The format is fucking retarded so it's taking more time than I thought.
Jaxson Long
Is that why the shareholders were freaking out when MS came out of nowhere with the technologies they deemed useless and started making bank? lol t. was alive in the 80's
Owen Mitchell
>I started writing a LaTeX-DOCX compiler. I'll help with the logo.
Josiah Davis
I'm not saying they didn't, I'm saying that the way they founded the engineers and let them develop open mindedly on their own ideas was great. It took decades to get back to the same point in the industry.
Ryder Martinez
Call it docTeX
Jack Collins
why not just use pandoc?
Luis Rogers
Yes go-i mean user, Xerox were very beneficial to you, the consumer!
Isaac Phillips
MS Works 4.5a. Word Processor/Spreadsheet/DB/Communication/Templates + Optional Calendar all for $40.00. Also had IE 4.01 on CD. Very nice package. All unified program that fully installed used like maybe 100mb.
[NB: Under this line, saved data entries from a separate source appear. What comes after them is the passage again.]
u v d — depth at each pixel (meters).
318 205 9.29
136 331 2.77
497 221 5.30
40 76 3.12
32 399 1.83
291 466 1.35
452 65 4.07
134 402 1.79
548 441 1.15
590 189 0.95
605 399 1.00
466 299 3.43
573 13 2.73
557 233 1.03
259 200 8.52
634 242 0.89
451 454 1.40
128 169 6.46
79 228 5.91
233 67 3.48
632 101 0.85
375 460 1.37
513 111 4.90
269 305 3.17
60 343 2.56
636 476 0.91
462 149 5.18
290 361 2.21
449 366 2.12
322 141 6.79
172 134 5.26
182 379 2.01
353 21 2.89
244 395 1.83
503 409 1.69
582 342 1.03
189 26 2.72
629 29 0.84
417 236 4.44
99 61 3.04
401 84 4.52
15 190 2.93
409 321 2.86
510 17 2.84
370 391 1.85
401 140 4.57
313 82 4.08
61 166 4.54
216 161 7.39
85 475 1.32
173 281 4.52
Still got the original CD/plastic case. Came with an actual getting started book. Not to be confused with the later Works Suite editions which sucked big time.
Luis Bailey
Fuck off retard, you don't even know what we're talking about.
Adam Morales
Ah, I get what you mean. It is curious that around the time MS and Apple took off is also when engineers for large companies were put on tight leashes.
Parker Hall
Indeed, especially when their "own ideas" where based on just the opposite.
Isaiah Howard
You must be new here. I was just tricking you to measure your intelligence. I'm now sure I'm more intelligent than you.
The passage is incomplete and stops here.